I think this is the first entry about me restarting my PetTake project. Well, I've been working on it for a few days now. I only managed to scratch the surface of "Node in Action" book in a span of a week, and I'm planning on to continue it in the short future. Now is to finish the unfinished business at PetTake. I've targeted to finish only the big chunks of it, enough to demonstrate its features. I expect it to not have any bug on major features, while also expecting a lot of rough edges such as CSS and overall unrefined error handling. I believe those little details are actually the one that take the bigger chunk of development time. Maybe if I feel like it, I'll refine PetTake later when I get a bit more stable on my current situation.

The big chunks that are left to build are: User authentication, Pagination, and sending an Email. Since I intentionally postponed the user authentication at the earlier stage of development, I'm kind of have bitten the bullet here. I initially want to do a research on many different authentication methods such as Passport + Session, JWT as cookie, and JWT + refresh token. Well, there are a lot more authentication methods out there that I ought to learn. But I just don't have the time. I hope the good wind will blow over me so that I don't need to restraint myself so much from learning all these juicy stuff.

In the end, I chose the most familiar auth method, Passport + Session using Local Strategy (username and password).

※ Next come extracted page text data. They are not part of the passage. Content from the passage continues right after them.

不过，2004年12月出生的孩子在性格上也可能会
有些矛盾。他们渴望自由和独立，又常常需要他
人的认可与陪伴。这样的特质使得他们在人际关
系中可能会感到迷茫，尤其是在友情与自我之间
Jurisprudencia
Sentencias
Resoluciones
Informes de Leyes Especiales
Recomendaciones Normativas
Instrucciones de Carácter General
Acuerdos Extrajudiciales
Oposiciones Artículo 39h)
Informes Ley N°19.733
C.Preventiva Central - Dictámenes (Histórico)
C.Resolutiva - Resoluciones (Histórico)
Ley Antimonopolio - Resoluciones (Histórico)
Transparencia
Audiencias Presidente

The classic one. I usually tailor made my local strategy using bcrypt, but I use third-party mongoose auth package called "passport-local-mongoose" for this one. This package is a convenient plugin for your auth system. Most of the important thing such as authentication strategy, session management, and error messages are provided from this package. Maybe the only dirty work I need to do is to handle the errors.

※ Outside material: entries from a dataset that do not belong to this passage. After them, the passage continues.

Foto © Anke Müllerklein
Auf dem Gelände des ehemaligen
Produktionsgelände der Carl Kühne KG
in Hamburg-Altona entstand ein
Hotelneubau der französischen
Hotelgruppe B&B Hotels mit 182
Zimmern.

Handling errors from a fetch call hold me up a bit. I've said it many times before, handling errors in an application is an intricate work. Maybe even more intricate than building the "working" part of the app. I still don't have a good grasp on how to create a more universal yet specific way to handle errors. Universal in a way that the whole app can use this error handling pattern. And specific in a way that each component can express their own errors in their preferred way.

On the other hand, I also want to utilize more of the HTTP codes (200, 404, 500, etc.). Such as when the user failed when logging into the app due to incorrect username or password, I want the server to give 401 code along with custom message to the client. But Axios (a request package) throws an error when the response has HTTP code other than 1xx, 2xx, or 3xx. Code 4xx and 5xx are basically errors in HTTP request world.  I'm using a trycatch pattern and if Axios throws an error, it will enter the catch block. I haven't explored the detail yet, but I have yet to find a way to incorporate HTTP error codes and a custom message for client-side to use.

For now, I settled with a manual way of doing things, that is using a "success" indicator. Login and register are all working properly right now. There is a few bit more to do in regards of UI authentication routing, but that won't take long, I believe. The next big chunk will be pagination. That's it for today. Thank you for reading and I hope things go well for you.